Let $D(T)$ be the expected total number of descendants (all generations) of an immigrant at time $0$, counted up to time $T$.

First generation (direct children): The immigrant triggers offspring at rate $\alpha e^{-\beta t}$. The expected number of direct children by time $T$ is:

$m_1(T) = \int_0^{T} \alpha e^{-\beta t} \, dt = \frac{\alpha}{\beta}\left(1 - e^{-\beta T}\right) = n\left(1 - e^{-\beta T}\right)$

All generations: A child born at time $s$ itself triggers a sub-cascade with the same statistics, but the remaining observation window is $T - s$. By the branching property, $D(T)$ satisfies the renewal equation:

$D(T) = m_1(T) + \int_0^{T} \alpha e^{-\beta s} \, D(T - s) \, ds$

This is solved via Laplace transforms. Let $\hat{D}(z) = \int_0^{\infty} e^{-zt} D(t) \, dt$ and $\hat{\phi}(z) = \alpha/(z + \beta)$. The renewal equation gives:

$\hat{D}(z) = \frac{\hat{\phi}(z)}{z(1 - \hat{\phi}(z))} = \frac{\alpha}{z(z + \beta - \alpha)}$

Partial fractions:

$\hat{D}(z) = \frac{\alpha}{\beta - \alpha}\left(\frac{1}{z} - \frac{1}{z + \beta - \alpha}\right)$

Inverting:

$\boxed{D(T) = \frac{\alpha}{\beta - \alpha}\left(1 - e^{-(\beta - \alpha)T}\right) = \frac{n}{1 - n}\left(1 - e^{-(\beta - \alpha)T}\right)}$

Sanity checks: - As $T \to \infty$: $D(\infty) = n/(1 - n)$, the total progeny of a sub-critical branching process. - As $T \to 0$: $D(T) \approx \alpha T$, just the first-generation children in a short window. - As $\alpha \to 0$ (no excitation): $D(T) \to 0$. - The rate of convergence is governed by $\beta - \alpha$: the closer to criticality, the longer the cascade takes to die out.

Answer: The stability condition is $\alpha / \beta < 1$. The branching ratio is $n = \alpha / \beta$. The stationary mean intensity is $\bar{\lambda} = \mu\beta/(\beta - \alpha)$. The log-likelihood is the standard point-process formula with the exponential kernel admitting an $O(n)$ recursive computation. The expected descendants by time $T$ are $D(T) = \frac{n}{1-n}(1 - e^{-(\beta - \alpha)T})$.

Intuition

The Hawkes process is the workhorse model for self-exciting event data in finance -- order arrivals, trade clustering, default contagion. The key insight is the branching interpretation: each event is either an "immigrant" (arriving at baseline rate $\mu$) or an "offspring" triggered by a previous event.

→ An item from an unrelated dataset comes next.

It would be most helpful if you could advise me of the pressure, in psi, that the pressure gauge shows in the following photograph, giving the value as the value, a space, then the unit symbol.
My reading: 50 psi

This makes the Hawkes process equivalent to a Poisson cluster process, where immigrant arrivals are Poisson($\mu$) and each event spawns children according to a Galton-Watson branching tree with mean offspring $n = \alpha/\beta$. The stability condition $n < 1$ is exactly the sub-criticality condition from branching process theory.

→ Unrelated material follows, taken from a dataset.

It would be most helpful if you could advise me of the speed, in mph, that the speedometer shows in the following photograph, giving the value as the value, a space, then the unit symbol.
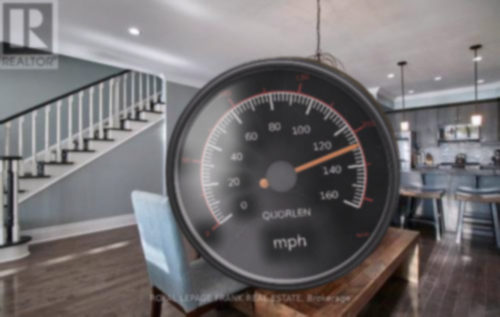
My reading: 130 mph
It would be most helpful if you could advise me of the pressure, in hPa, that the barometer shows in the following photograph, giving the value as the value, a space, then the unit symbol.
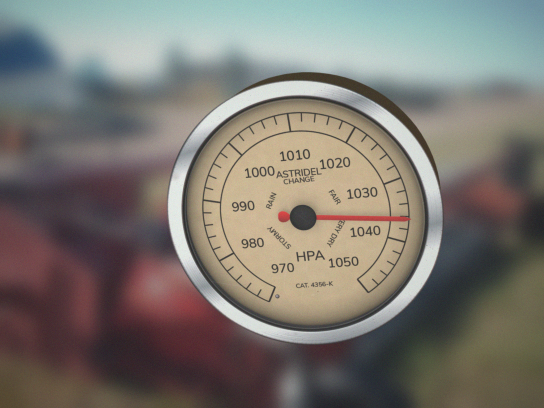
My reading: 1036 hPa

In practice, the branching ratio $n$ tells you how much of the observed activity is endogenous (self-generated feedback) versus exogenous (genuine new information). Empirical estimates for equity order flow often give $n \approx 0.6$-$0.8$, meaning the majority of events are actually triggered by other events, not by new information. This has deep implications for market microstructure: most of what looks like "activity" is just the market talking to itself. The exponential kernel is the simplest choice and makes everything analytically tractable (the process is Markovian in the intensity), but real data often shows power-law decay, which requires more careful modeling.